О друзья мои, как сказать вам о моем чувстве, как описать его и как понять? Я прибыл на главный автовокзал, где меня встретил гвалт молодежи и молодых солдат в униформе, поток пассажиров, снующих между машинами такси; таксисты громко окликали новоприбывших, пытаясь заполнить последнее свободное место; одинарные и двойные автобусы ждали часа отправления. Наконец-то я вновь очутился в суматохе, которая тепло, как в детстве, приняла меня в свои объятия; но теперь, когда я жил в пустыне, она вдруг показалась мне и близкой и чуждой одновременно. Я очутился на окраине Иерусалима; когда-то я частенько наведывался сюда.
А чтобы вы смогли меня понять, надо бы остановить вас на какое-то время и дать душой и сердцем полюбоваться этим уголком Иерусалима, который пребывает в каждом из нас. И город откроется, как перешеек, раскроется как на ладони, предстанет букетом розовых, красных и фиолетовых цветов. Иерусалим Исайи, увенчанный славой, утопающий в красотах, напоенный бесценными запахами, ароматами души… Иерусалим — мой город, мой свет, мое утро и мой вечер, с отблесками на камнях, раздавленных солнцем и омоченных росой. Этот Иерусалим открывал мне свои объятия, и я вновь находил — магией чувственной памяти, которая сильнее памяти обычной, — все иерусалимские утра, похожие на ночь, и все иерусалимские ночи, похожие на день; и люди торопливым шагом проходят этот город из конца в конец. Окрестности — пустыня, в ней нет никого, кроме моего друга, подруги, Иерусалима. В пустыне я живу среди одиноких скал, знойных долин, глубоких оврагов. Оазис пустыни — Иерусалим; прекрасная вершина, радость всей земли — гора Сион, возносящая Иерусалим в поднебесье; небесный город открывал мне объятия, и я был в его власти.

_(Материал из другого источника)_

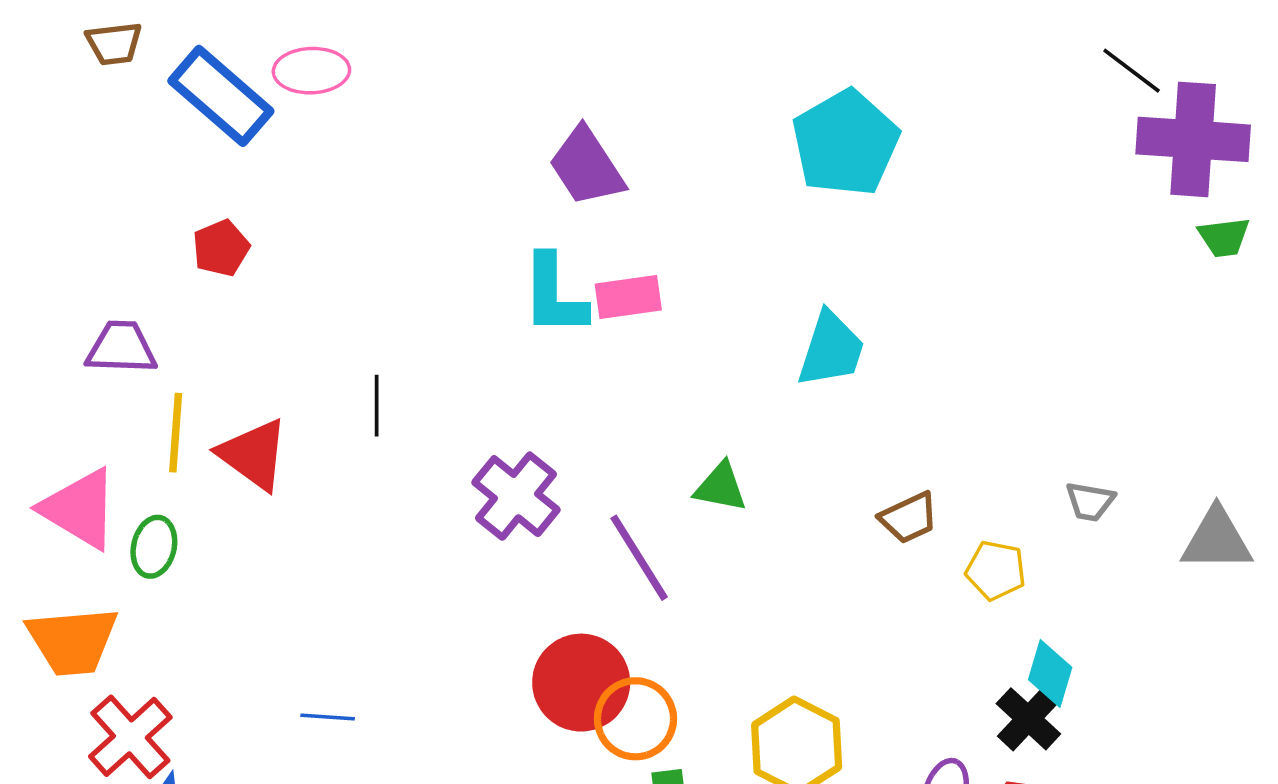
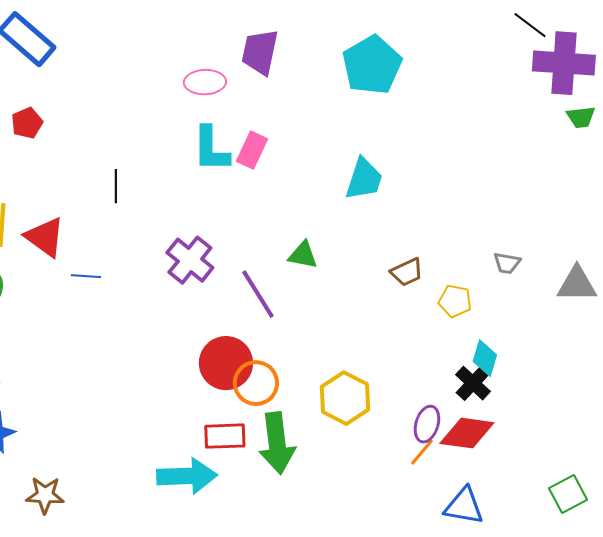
pink ellipse: (311, 71) -> (205, 82), moved
purple trapezoid: (587, 167) -> (260, 52), moved, turned 45
pink rectangle: (628, 297) -> (252, 150), turned -57
black line: (377, 406) -> (116, 186), moved
blue line: (328, 717) -> (86, 276), moved

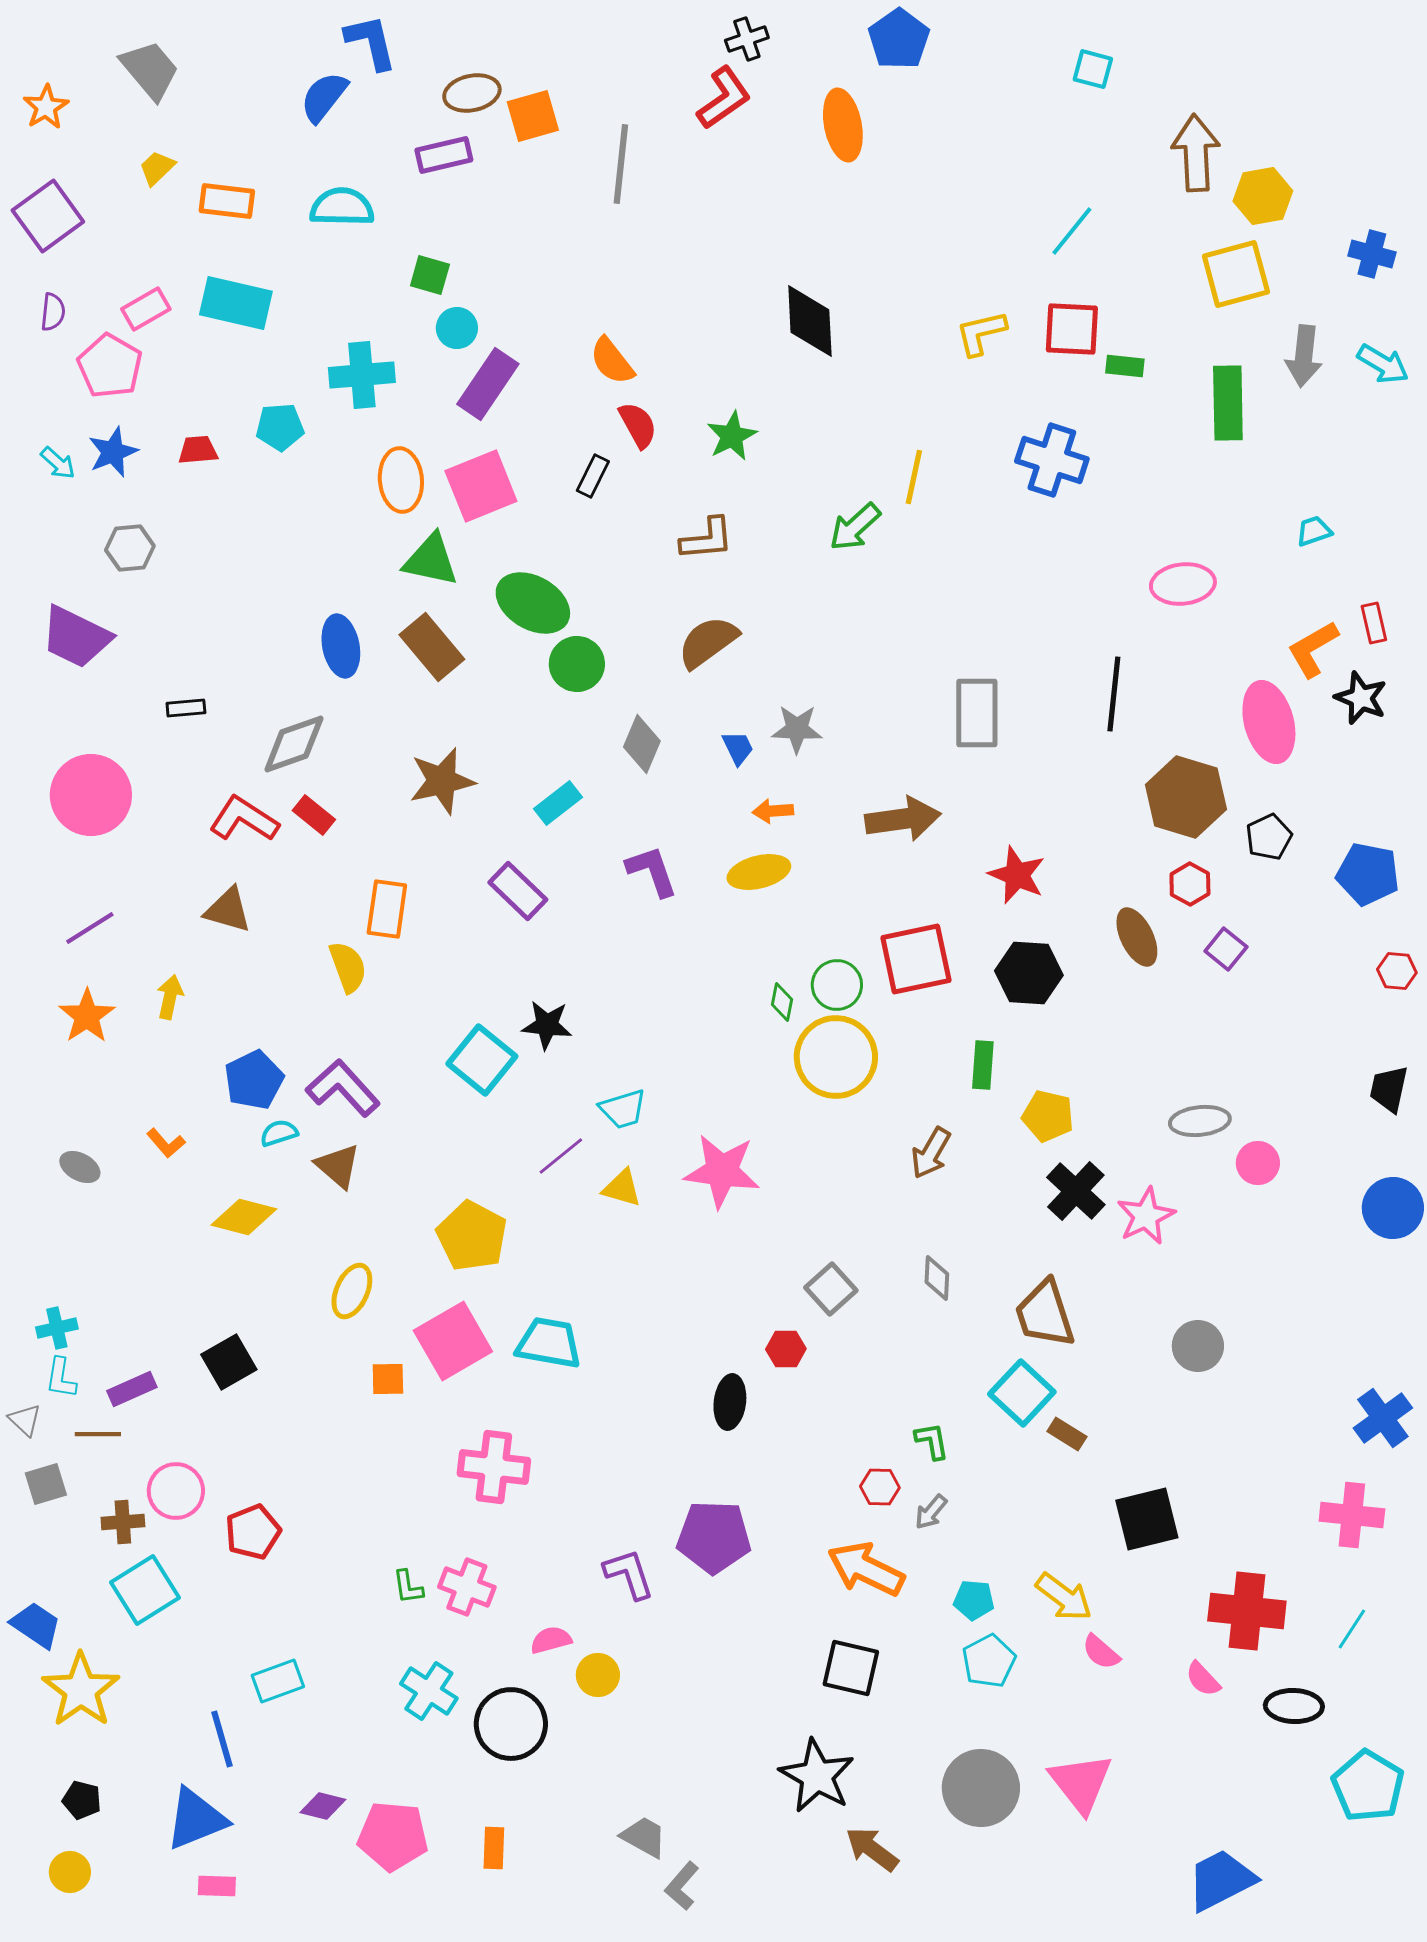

По Яффской дороге я дошел до северо-западного угла старого города, потом проследовал вдоль турецких крепостных стен до порта Яффа, который тянется до подошвы горы Сион, откуда дорога ведет в Вифлеем и дальше.
Я прошел вдоль Сиона. Сердцем я льнул к его стенам, а Сион, позолоченный солнцем, шествовал рядом, замедляя мои шаги у своих ворот, перед мирными стенами, дабы остановились мои ноги и я вошел, вошел, ведомый Благодатью, вошел, несмотря на мои беды, великолепным в славный город, нетронутый ложью и мерзостью, радуясь новости; я войду и воздам хвалу у ворот Сиона, вознесенного на самую высокую гору, я войду, неся на плечах другой город, заселенный поколениями людей, войду как благочестивый и удостоившийся чести: я войду в Вечность.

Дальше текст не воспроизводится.